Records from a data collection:
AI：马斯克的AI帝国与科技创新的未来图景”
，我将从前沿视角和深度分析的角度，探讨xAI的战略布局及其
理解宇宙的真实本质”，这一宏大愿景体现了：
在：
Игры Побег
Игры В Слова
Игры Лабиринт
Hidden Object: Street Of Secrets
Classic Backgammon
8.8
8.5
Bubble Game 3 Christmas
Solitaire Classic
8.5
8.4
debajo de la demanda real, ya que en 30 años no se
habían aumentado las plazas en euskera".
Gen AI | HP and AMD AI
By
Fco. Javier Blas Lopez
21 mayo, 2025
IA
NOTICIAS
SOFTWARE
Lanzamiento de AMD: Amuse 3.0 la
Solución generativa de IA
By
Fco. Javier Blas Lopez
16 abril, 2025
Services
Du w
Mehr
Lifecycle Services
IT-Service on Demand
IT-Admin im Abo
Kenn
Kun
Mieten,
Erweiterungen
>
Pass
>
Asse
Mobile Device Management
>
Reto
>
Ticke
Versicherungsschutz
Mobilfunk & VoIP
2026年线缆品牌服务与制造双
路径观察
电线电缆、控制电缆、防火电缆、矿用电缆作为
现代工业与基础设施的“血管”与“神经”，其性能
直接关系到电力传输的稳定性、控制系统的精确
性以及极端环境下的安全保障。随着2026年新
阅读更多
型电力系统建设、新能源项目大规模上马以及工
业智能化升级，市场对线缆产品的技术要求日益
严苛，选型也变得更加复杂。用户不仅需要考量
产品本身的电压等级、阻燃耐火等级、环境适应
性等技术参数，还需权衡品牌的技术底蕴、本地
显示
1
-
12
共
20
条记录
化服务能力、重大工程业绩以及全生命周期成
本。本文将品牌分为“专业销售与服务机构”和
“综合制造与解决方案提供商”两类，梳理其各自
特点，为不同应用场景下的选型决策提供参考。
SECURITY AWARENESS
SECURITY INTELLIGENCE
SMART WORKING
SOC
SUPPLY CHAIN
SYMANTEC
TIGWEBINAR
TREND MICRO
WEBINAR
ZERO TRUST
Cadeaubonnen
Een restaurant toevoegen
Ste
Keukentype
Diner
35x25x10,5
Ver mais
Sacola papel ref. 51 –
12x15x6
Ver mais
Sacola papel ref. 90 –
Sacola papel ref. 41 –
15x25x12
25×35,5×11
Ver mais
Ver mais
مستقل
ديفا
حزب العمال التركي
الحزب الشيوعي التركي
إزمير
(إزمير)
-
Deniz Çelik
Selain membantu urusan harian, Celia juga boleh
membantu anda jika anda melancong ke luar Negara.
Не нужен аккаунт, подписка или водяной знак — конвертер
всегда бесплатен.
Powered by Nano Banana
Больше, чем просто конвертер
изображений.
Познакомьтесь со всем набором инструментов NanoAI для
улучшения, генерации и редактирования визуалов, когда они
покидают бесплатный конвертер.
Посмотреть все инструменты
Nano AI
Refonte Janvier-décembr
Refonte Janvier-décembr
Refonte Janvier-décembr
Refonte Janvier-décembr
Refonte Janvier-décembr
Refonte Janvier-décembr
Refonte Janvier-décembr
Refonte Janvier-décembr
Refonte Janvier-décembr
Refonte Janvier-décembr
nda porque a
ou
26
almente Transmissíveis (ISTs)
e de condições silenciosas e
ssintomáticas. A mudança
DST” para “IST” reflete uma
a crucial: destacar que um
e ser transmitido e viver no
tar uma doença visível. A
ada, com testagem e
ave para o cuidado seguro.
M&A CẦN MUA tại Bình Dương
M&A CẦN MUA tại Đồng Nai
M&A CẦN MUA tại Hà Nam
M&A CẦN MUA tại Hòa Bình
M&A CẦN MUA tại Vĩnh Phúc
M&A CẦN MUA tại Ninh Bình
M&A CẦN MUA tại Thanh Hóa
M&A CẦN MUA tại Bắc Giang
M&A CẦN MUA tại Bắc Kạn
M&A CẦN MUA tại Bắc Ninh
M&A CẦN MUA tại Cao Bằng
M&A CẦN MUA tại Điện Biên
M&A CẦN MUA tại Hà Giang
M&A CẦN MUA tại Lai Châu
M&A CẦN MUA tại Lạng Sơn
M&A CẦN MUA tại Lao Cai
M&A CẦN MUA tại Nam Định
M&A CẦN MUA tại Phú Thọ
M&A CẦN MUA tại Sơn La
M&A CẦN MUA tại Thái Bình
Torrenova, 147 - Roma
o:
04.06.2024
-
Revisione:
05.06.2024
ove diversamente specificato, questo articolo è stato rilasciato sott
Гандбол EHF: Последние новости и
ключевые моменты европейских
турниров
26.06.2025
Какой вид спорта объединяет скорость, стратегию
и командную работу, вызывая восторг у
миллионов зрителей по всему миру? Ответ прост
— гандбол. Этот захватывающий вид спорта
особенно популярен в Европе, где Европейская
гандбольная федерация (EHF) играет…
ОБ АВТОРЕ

### Work item
Copy, exactly and with nothing added, the lines from the one containing "ключевые моменты европейских" through the end of the records.

### Final answer
ключевые моменты европейских
турниров
26.06.2025
Какой вид спорта объединяет скорость, стратегию
и командную работу, вызывая восторг у
миллионов зрителей по всему миру? Ответ прост
— гандбол. Этот захватывающий вид спорта
особенно популярен в Европе, где Европейская
гандбольная федерация (EHF) играет…
ОБ АВТОРЕ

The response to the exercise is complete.